Wer befürchtet, dass AMG aus dem eleganten S-Klasse Coupé einen verkappten Rennwagen mit bretthartem Fahrwerk und viel Krach macht, wird überrascht sein. Genau das ist der Mercedes AMG S 63 Coupé nämlich nicht. Vielmehr hat man es verstanden, die Gene des luxuriösen Reisewagens für 2 plus eventuell noch 2 Insassen zu bewahren, und diese lediglich um eine Prise Sportlichkeit zu ergänzen. Im Alltagsbetrieb sorgt dies für ein entspanntes, aber bei Bedarf jederzeit (sehr) zügiges vorankommen. Manchem AMG-Fan dürfte das sogar fast schon zu wenig "Krawall" sein, denn die Tendenz geht definitiv in Richtung Komfort.
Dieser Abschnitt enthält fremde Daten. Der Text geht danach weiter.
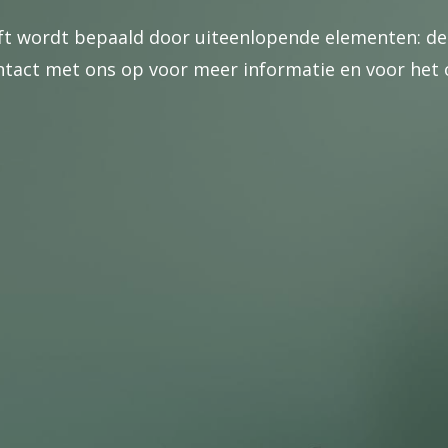
oft wordt bepaald door uiteenlopende elementen: de
ntact met ons op voor meer informatie en voor het 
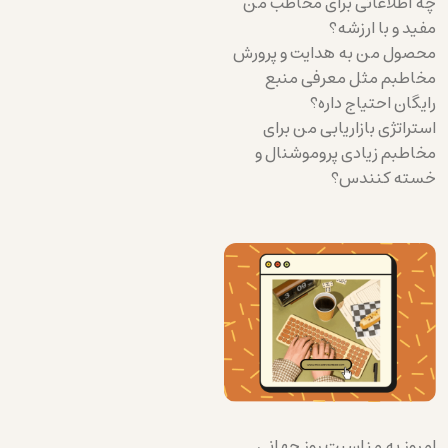
چه اطلاعاتی برای مخاطب من
مفید و با ارزشه؟
محصول من به هدایت و پرورش
مخاطبم مثل معرفی منبع
رایگان احتیاج داره؟
استراتژی بازاریابی من برای
مخاطبم زیادی پروموشنال و
خسته کنندس؟
امروز به مناسبت روز جهانی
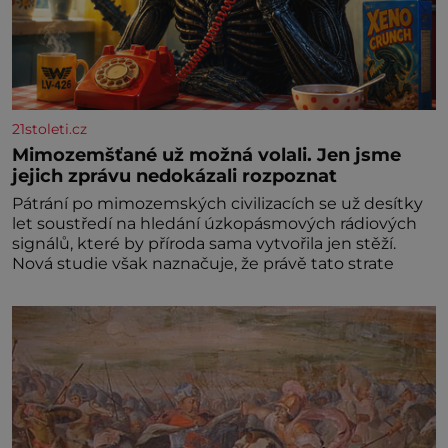
21stoleti.cz
Mimozemšťané už možná volali. Jen jsme
jejich zprávu nedokázali rozpoznat
Pátrání po mimozemských civilizacích se už desítky
let soustředí na hledání úzkopásmových rádiových
signálů, které by příroda sama vytvořila jen stěží.
Nová studie však naznačuje, že právě tato strate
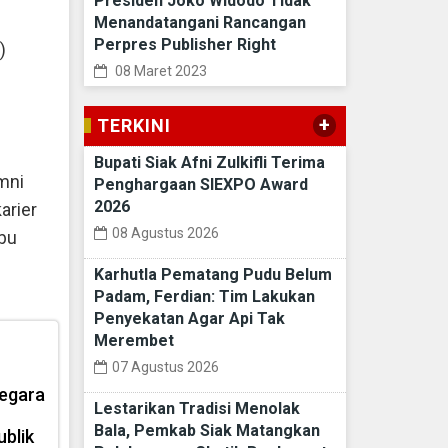
Presiden Joko Widodo Tidak
Menandatangani Rancangan
Perpres Publisher Right
)
08 Maret 2023
+
TERKINI
Bupati Siak Afni Zulkifli Terima
mni
Penghargaan SIEXPO Award
2026
arier
08 Agustus 2026
abu
Karhutla Pematang Pudu Belum
Padam, Ferdian: Tim Lakukan
Penyekatan Agar Api Tak
Merembet
07 Agustus 2026
egara
Lestarikan Tradisi Menolak
Bala, Pemkab Siak Matangkan
ublik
Meinung des Autors: Seit Jahrzehnten ist die Mercedes S-Klasse die Messlatte in der automobilen Oberklasse, und die Coupés sind die komfortabelste und eleganteste Version davon. Das könnte sich unter Umständen schlecht mit einer Verschärfung durch den Haustuner AMG vertragen, doch solche Ängste sind völlig unbegründet. Ganz im Gegenteil.